The records are set out below this line. Return exactly the lines from the one containing "left eye: (374, 352)" through the last, and exclude the pictures.

● ● ● ●

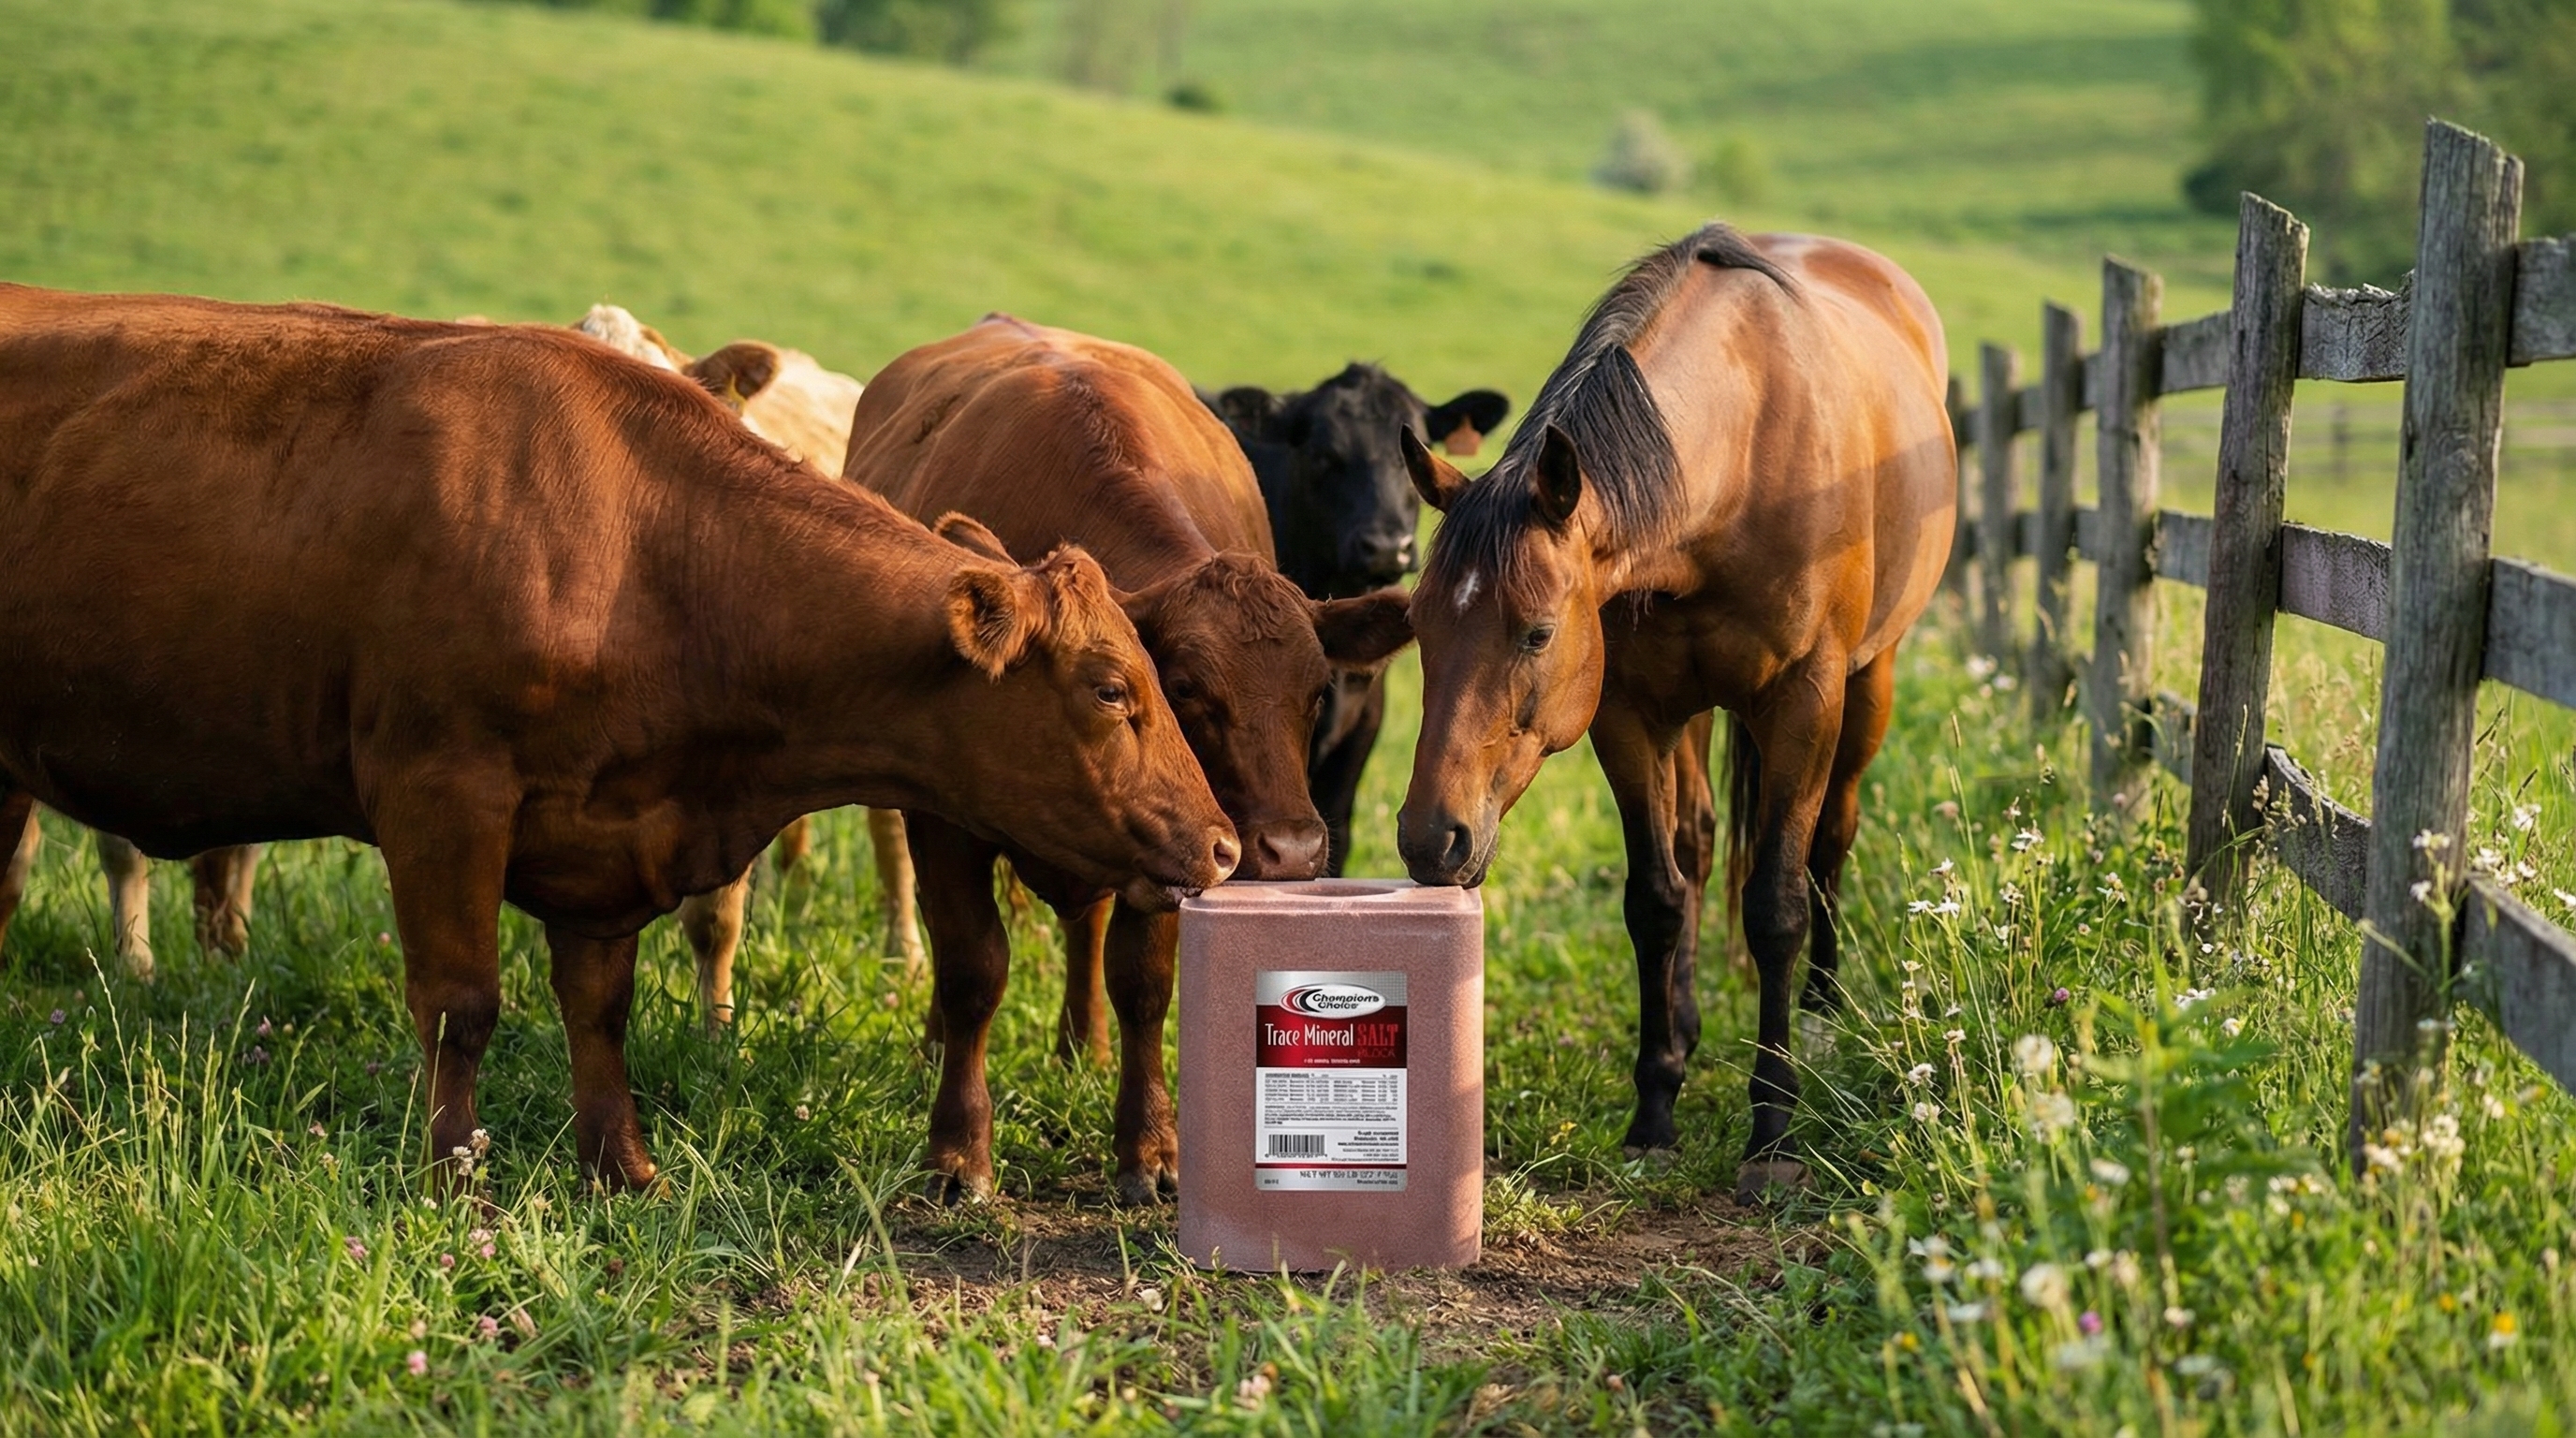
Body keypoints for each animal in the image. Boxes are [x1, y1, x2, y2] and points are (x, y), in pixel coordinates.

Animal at [0, 286, 1237, 1190]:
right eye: (1112, 689)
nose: (1223, 845)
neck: (640, 542)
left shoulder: (605, 832)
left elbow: (599, 1006)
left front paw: (622, 1168)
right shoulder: (439, 794)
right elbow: (459, 1005)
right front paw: (452, 1174)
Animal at [850, 316, 1415, 1204]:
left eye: (1319, 690)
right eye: (1183, 688)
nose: (1294, 850)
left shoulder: (1184, 838)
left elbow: (1142, 982)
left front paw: (1148, 1146)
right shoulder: (944, 824)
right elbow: (972, 968)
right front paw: (958, 1152)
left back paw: (1084, 1046)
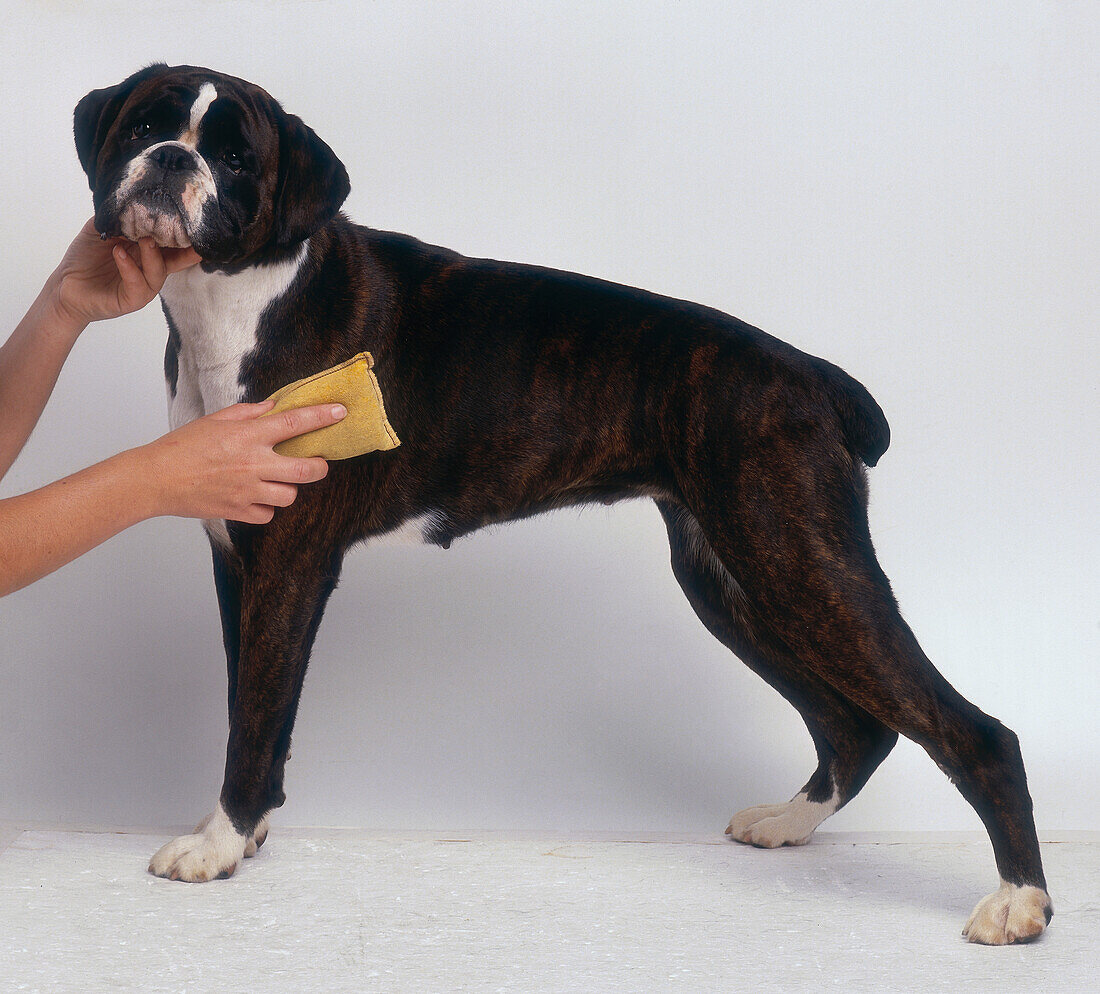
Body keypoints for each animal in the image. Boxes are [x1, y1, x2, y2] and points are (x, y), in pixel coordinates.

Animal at [73, 64, 1051, 945]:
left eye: (237, 158)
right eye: (142, 126)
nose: (169, 158)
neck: (241, 296)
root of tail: (812, 377)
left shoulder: (286, 565)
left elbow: (253, 713)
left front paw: (217, 843)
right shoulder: (238, 560)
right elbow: (255, 702)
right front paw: (250, 830)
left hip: (799, 565)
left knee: (972, 732)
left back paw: (1019, 902)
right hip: (738, 581)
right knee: (856, 725)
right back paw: (789, 822)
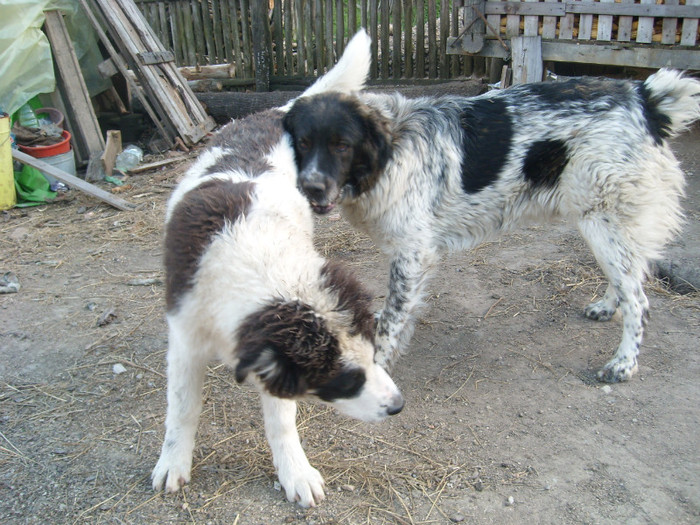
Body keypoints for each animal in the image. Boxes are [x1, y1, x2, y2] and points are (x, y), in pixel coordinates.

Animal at [152, 30, 404, 506]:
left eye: (374, 352)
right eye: (344, 379)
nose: (398, 406)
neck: (251, 256)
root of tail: (274, 111)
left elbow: (281, 420)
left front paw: (295, 472)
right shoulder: (185, 337)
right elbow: (182, 408)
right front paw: (173, 461)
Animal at [284, 68, 700, 380]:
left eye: (343, 145)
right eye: (302, 142)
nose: (310, 186)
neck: (391, 147)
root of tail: (644, 97)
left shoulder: (412, 254)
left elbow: (390, 321)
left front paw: (377, 368)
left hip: (602, 219)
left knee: (639, 299)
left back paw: (623, 364)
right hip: (602, 221)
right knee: (630, 276)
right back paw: (607, 307)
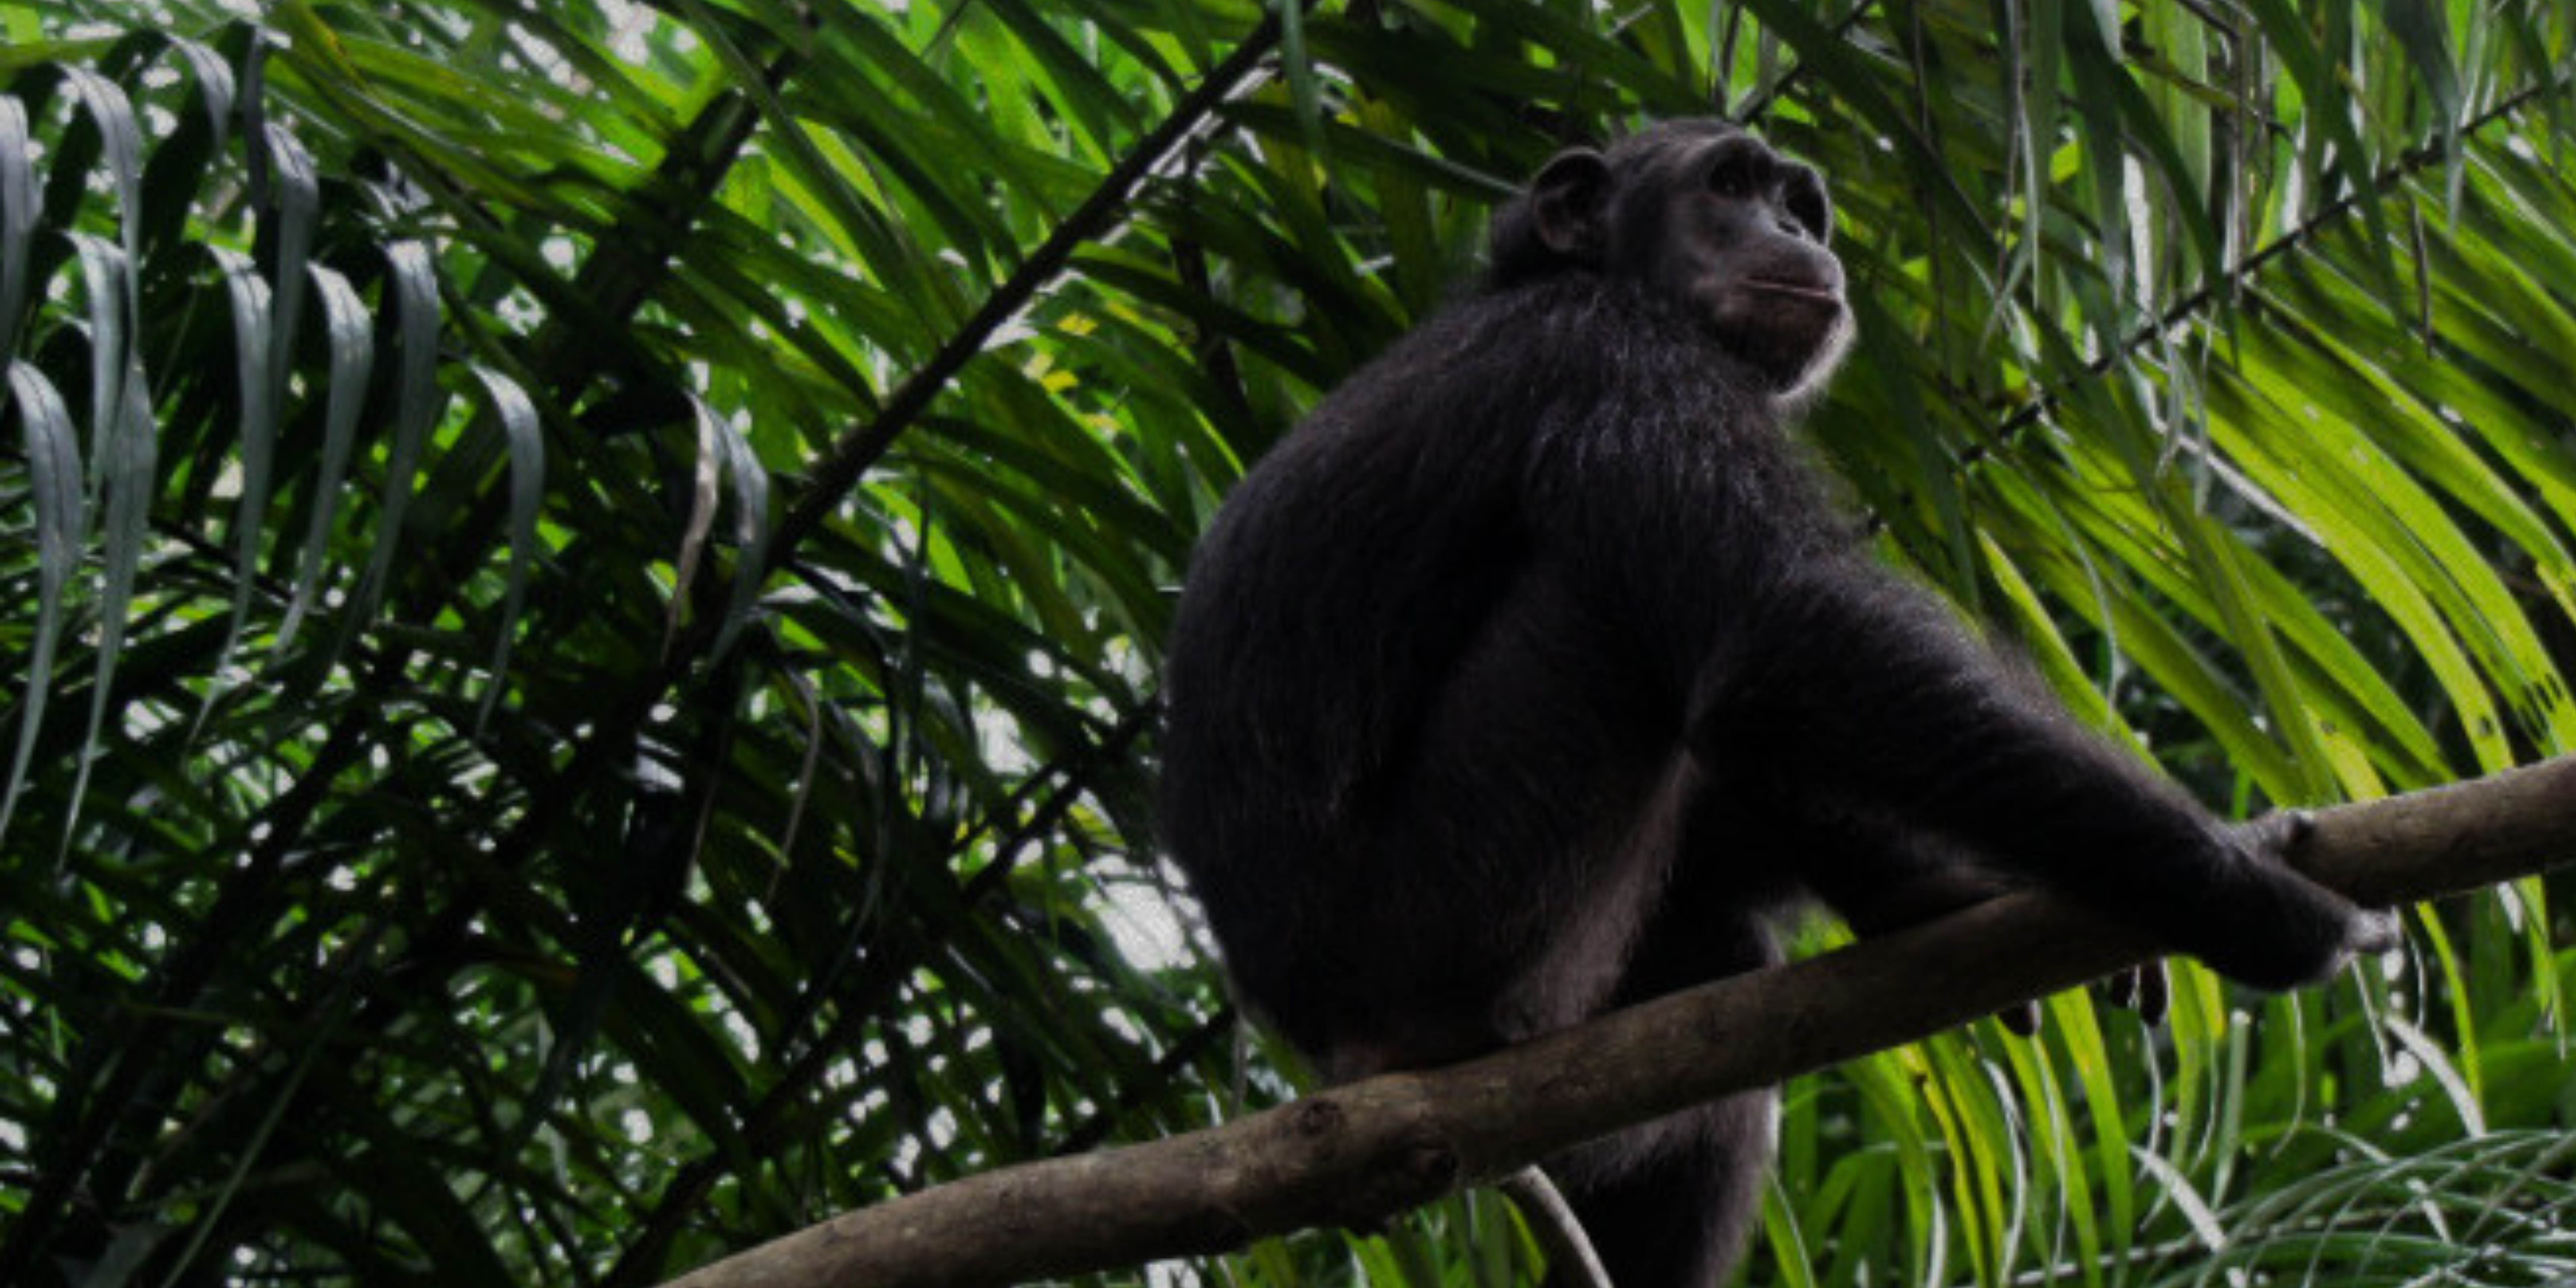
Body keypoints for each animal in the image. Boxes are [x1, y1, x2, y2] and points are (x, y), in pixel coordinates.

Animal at [1157, 120, 2398, 1288]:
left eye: (1799, 200)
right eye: (1728, 185)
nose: (1795, 231)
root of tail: (1334, 1059)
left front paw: (1959, 888)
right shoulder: (1623, 365)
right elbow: (1787, 631)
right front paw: (2265, 903)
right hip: (1460, 919)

● ● ● ●

◆ Response below ◆
left eye: (374, 352)
right eye: (344, 379)
nose: (398, 406)
neck: (251, 256)
root of tail: (274, 111)
left elbow: (281, 420)
left front paw: (295, 472)
right shoulder: (185, 337)
right elbow: (182, 408)
right front paw: (173, 461)
Animal at [284, 68, 700, 380]:
left eye: (343, 145)
right eye: (302, 142)
nose: (310, 186)
neck: (391, 147)
root of tail: (644, 97)
left shoulder: (412, 254)
left elbow: (390, 321)
left front paw: (377, 368)
left hip: (602, 219)
left knee: (639, 299)
left back paw: (623, 364)
right hip: (602, 221)
right knee: (630, 276)
right back paw: (607, 307)
Body keypoints for each animal in the image. Boxes are [x1, y1, x2, y2] and points are (x, y), in pixel coordinates.

Animal at [1157, 120, 2398, 1288]:
left eye: (1799, 200)
right eye: (1728, 185)
nose: (1795, 231)
root of tail: (1334, 1059)
left front paw: (1959, 888)
right shoulder: (1623, 365)
right elbow: (1787, 631)
right front paw: (2265, 903)
right hip: (1460, 919)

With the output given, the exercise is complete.